The coronation of James II as King of England and Ireland takes place at Westminster Abbey on April 23, 1685. He is also crowned King of Scotland as James VII. He is the last Roman Catholic monarch of EnglandScotland and Ireland.

The second surviving son of Charles I, James ascends the throne upon the death of his brother, Charles II. There is little initial opposition to his accession, and there are widespread reports of public rejoicing at the orderly succession. The new Parliament that assembles in May 1685, which gains the name of “Loyal Parliament,” is initially favourable to James, and the new King sends word that even most of the former exclusionists will be forgiven if they acquiesce to his rule.

Members of Britain’s Protestant political elite increasingly suspect him of being pro-French and pro-Catholic and of having designs on becoming an absolute monarch. When he produces a Catholic heir, leading nobles call on his Protestant son-in-law and nephew William of Orange to land an invasion army from the Dutch Republic, which he does in the Glorious Revolution of 1688. James flees England and thus is held to have abdicated. He is replaced by his eldest, Protestant daughter Mary and her husband William of Orange.

James makes one serious attempt to recover his crowns from William and Mary when he lands in Ireland in 1689. After the defeat of the Jacobite forces by the Williamites at the Battle of the Boyne in July 1690, James returns to France. He lives out the rest of his life as a pretender at a court sponsored by his cousin and ally, King Louis XIV.

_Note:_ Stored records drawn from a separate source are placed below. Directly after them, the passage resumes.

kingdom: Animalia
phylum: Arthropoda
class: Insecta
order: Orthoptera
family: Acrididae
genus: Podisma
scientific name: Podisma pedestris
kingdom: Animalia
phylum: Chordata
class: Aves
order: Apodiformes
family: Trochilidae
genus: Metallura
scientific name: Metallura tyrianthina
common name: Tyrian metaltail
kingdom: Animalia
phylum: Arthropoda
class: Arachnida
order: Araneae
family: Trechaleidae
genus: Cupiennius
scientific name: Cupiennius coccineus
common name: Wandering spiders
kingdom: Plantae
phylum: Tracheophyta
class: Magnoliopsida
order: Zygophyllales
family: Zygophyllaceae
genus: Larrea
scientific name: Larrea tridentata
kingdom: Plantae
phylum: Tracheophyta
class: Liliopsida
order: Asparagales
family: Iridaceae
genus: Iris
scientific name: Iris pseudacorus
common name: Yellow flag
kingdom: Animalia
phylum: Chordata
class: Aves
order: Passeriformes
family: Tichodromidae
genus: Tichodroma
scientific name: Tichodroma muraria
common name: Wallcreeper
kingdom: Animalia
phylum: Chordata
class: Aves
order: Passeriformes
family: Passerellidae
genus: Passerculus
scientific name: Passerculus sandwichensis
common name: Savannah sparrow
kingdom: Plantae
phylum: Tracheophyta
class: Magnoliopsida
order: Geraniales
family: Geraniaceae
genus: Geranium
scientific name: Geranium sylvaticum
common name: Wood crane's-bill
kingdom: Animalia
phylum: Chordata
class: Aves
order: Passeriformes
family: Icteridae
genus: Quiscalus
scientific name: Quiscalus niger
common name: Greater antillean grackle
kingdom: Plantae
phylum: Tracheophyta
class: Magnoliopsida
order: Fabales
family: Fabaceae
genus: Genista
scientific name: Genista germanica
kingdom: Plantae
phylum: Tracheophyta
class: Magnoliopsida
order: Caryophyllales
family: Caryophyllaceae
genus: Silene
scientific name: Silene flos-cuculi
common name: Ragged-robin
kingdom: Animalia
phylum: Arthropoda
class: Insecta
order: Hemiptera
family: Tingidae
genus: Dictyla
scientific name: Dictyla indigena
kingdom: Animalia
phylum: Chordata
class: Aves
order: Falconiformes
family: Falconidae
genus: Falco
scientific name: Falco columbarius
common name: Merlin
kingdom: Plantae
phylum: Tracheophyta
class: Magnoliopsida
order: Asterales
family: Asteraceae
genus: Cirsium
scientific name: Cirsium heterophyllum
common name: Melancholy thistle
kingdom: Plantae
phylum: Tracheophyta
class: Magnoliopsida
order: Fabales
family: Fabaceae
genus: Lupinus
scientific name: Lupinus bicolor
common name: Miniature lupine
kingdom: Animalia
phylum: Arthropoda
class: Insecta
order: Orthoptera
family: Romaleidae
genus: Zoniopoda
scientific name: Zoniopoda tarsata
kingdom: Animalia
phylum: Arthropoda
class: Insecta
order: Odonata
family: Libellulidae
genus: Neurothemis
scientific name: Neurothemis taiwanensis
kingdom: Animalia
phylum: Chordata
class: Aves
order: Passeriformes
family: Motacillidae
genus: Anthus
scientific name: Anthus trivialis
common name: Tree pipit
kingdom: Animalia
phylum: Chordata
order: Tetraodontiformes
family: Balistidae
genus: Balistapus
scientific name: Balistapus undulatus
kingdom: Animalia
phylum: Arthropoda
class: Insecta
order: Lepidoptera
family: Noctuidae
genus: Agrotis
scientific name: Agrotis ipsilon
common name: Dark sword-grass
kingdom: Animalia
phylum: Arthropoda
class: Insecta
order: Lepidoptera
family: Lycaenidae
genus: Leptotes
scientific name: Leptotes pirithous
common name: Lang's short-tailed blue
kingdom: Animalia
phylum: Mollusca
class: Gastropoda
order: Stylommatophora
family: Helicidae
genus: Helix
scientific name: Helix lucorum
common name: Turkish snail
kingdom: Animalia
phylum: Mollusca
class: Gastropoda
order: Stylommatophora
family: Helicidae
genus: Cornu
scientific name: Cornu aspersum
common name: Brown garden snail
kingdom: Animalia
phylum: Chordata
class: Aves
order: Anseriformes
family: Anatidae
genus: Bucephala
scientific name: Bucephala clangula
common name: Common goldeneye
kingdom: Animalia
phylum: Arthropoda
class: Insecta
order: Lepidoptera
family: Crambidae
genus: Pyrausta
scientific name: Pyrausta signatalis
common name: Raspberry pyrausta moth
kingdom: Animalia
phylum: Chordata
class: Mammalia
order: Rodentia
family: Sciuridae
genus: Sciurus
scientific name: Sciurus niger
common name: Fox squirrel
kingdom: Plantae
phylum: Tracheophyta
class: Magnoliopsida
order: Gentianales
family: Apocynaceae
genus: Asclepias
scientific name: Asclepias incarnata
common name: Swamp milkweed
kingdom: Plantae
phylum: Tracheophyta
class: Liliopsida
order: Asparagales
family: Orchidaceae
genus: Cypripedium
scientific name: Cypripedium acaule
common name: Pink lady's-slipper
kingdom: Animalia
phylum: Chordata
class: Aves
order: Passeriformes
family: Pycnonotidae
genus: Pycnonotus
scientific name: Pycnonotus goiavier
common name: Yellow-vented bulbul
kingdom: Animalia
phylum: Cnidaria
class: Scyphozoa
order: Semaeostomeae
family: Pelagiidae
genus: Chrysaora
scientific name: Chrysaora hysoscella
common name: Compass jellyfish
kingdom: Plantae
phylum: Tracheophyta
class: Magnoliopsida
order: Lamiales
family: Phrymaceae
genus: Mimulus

James is best known for his struggles with the English Parliament and his attempts to create religious liberty for English Roman Catholics and Protestant nonconformists, against the wishes of the Anglican establishment. This tension makes James’s four-year reign a struggle for supremacy between the English Parliament and the Crown, resulting in his deposition, the passage of the Bill of Rights, and the accession of his daughter and her husband as king and queen.